§ **REQUIREMENT**
Only the lines from the start of the data to the line containing "statistiques d'utilisation afin", both included, should be output, exactly and without pictures.

§ **STORED DATA**

----------

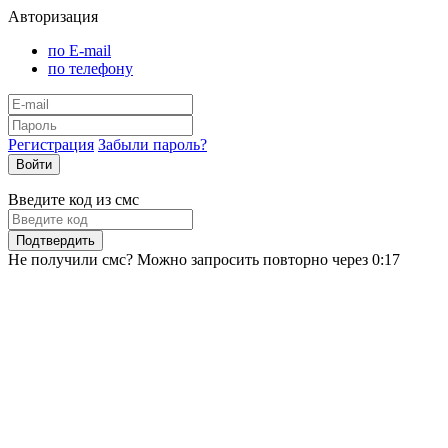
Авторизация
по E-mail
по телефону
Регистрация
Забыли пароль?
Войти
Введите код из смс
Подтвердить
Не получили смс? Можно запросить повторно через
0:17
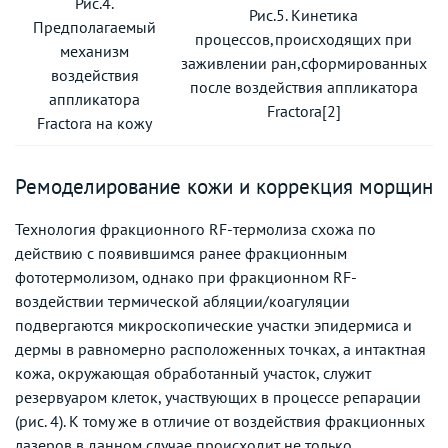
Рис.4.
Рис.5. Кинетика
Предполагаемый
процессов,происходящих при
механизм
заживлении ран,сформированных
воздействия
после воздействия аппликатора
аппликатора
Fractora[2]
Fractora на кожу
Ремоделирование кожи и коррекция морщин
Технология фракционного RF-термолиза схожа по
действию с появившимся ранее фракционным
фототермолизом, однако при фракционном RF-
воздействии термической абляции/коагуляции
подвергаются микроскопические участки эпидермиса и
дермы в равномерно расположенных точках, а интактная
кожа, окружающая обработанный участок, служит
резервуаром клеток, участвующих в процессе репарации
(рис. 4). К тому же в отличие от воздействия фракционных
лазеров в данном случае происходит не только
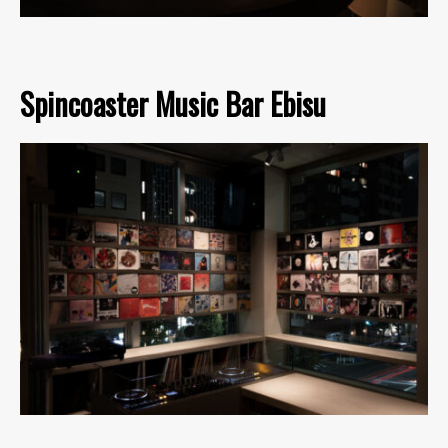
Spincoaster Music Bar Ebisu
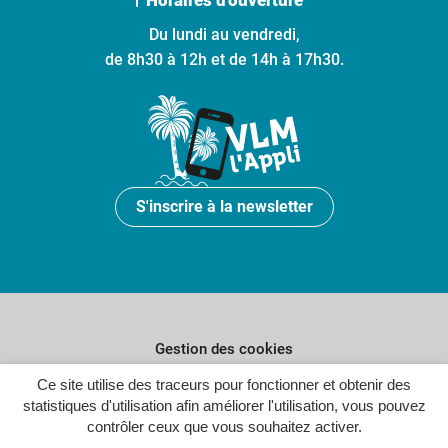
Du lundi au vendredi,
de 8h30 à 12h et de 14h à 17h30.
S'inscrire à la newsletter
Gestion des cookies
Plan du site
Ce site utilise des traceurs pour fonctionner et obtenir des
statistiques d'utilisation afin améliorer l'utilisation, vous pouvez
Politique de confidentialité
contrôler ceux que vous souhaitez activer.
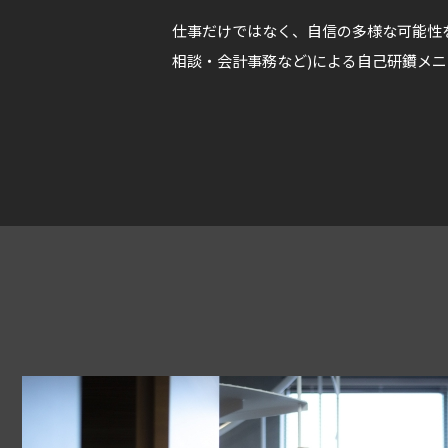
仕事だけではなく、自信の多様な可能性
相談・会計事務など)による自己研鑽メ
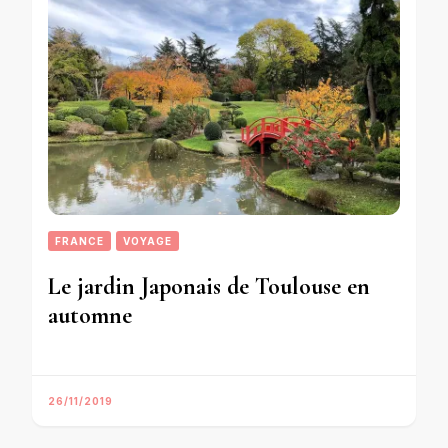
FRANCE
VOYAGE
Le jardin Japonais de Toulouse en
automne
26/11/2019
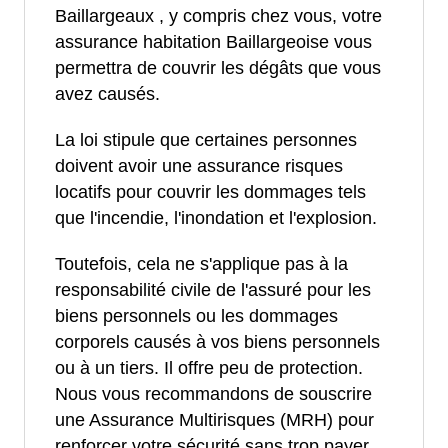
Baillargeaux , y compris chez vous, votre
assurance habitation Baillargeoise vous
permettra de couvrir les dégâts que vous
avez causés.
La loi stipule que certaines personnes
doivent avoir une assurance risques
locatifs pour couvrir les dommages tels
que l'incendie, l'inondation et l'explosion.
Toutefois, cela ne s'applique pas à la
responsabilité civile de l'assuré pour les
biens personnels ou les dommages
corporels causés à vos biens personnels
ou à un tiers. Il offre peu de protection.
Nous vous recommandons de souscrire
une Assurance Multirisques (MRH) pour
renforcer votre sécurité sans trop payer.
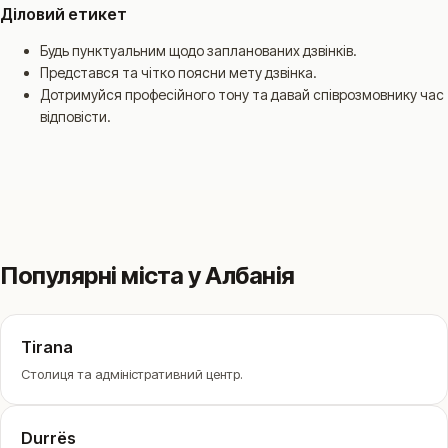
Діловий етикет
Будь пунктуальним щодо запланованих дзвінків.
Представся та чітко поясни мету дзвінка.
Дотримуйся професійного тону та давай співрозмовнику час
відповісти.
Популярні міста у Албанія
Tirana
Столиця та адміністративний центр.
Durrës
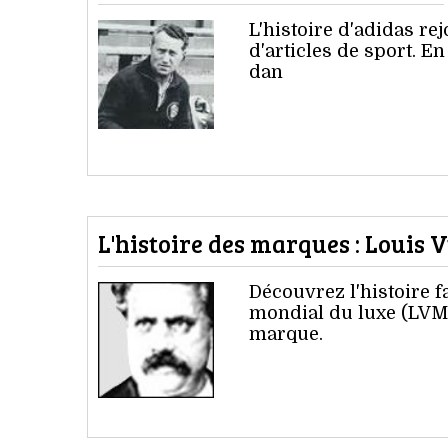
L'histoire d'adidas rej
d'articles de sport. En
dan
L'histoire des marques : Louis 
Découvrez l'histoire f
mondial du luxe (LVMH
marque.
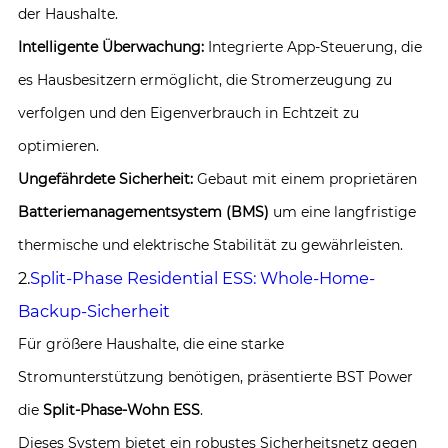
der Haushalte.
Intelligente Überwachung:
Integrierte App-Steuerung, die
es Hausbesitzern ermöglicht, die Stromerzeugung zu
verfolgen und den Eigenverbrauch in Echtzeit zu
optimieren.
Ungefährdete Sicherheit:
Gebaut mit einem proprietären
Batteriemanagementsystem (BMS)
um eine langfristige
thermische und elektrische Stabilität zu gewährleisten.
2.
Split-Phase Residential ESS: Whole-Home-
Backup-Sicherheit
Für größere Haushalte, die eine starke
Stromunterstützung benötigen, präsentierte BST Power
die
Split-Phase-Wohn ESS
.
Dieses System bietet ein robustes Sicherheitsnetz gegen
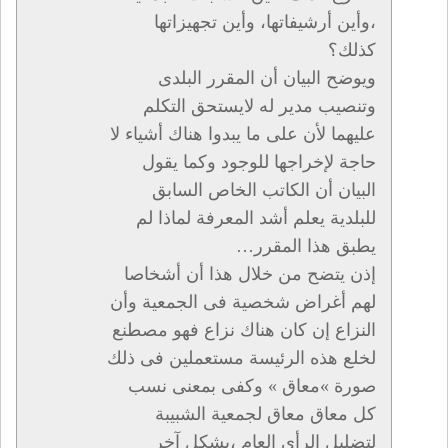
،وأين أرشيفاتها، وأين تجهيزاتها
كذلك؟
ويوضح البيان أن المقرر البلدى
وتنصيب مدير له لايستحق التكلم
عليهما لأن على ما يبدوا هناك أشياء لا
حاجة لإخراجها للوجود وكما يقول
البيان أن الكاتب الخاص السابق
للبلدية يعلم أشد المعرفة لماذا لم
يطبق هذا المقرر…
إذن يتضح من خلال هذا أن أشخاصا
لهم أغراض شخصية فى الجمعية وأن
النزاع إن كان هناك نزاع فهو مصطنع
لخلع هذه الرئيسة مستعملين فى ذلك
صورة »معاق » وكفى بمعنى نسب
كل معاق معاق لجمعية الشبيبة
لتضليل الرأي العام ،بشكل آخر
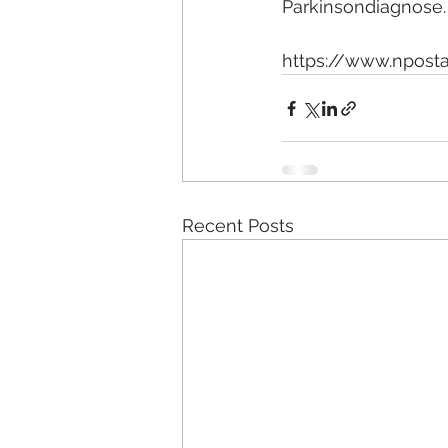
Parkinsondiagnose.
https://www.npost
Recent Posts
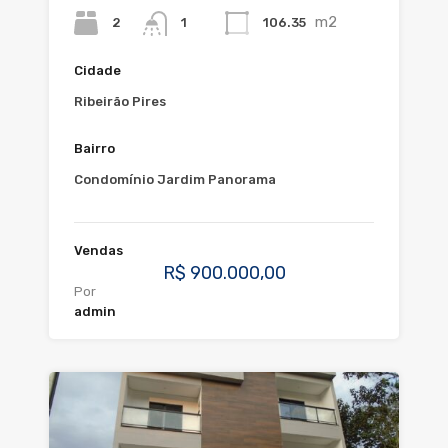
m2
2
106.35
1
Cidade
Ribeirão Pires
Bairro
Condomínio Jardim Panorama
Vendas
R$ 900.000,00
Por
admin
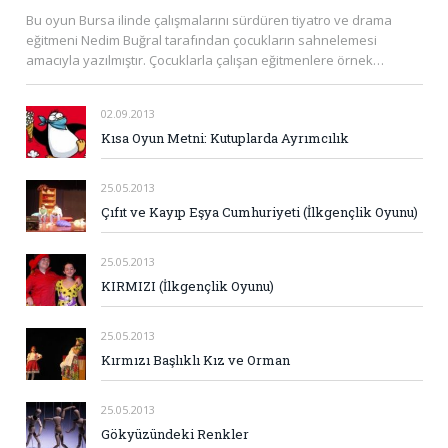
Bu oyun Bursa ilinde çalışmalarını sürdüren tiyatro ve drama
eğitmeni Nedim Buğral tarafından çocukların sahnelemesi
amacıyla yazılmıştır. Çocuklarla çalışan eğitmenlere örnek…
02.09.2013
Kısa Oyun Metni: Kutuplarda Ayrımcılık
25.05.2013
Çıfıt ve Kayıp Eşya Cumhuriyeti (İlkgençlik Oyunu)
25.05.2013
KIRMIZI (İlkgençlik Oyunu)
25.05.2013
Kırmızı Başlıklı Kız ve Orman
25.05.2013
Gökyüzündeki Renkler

----------

§ **OUTPUT BELOW**
Авторизация
по E-mail
по телефону
Регистрация
Забыли пароль?
Войти
Введите код из смс
Подтвердить
Не получили смс? Можно запросить повторно через
0:17
Рис.4.
Рис.5. Кинетика
Предполагаемый
процессов,происходящих при
механизм
заживлении ран,сформированных
воздействия
после воздействия аппликатора
аппликатора
Fractora[2]
Fractora на кожу
Ремоделирование кожи и коррекция морщин
Технология фракционного RF-термолиза схожа по
действию с появившимся ранее фракционным
фототермолизом, однако при фракционном RF-
воздействии термической абляции/коагуляции
подвергаются микроскопические участки эпидермиса и
дермы в равномерно расположенных точках, а интактная
кожа, окружающая обработанный участок, служит
резервуаром клеток, участвующих в процессе репарации
(рис. 4). К тому же в отличие от воздействия фракционных
лазеров в данном случае происходит не только
Spincoaster Music Bar Ebisu
Du lundi au vendredi,
de 8h30 à 12h et de 14h à 17h30.
S'inscrire à la newsletter
Gestion des cookies
Plan du site
Ce site utilise des traceurs pour fonctionner et obtenir des
statistiques d'utilisation afin améliorer l'utilisation, vous pouvez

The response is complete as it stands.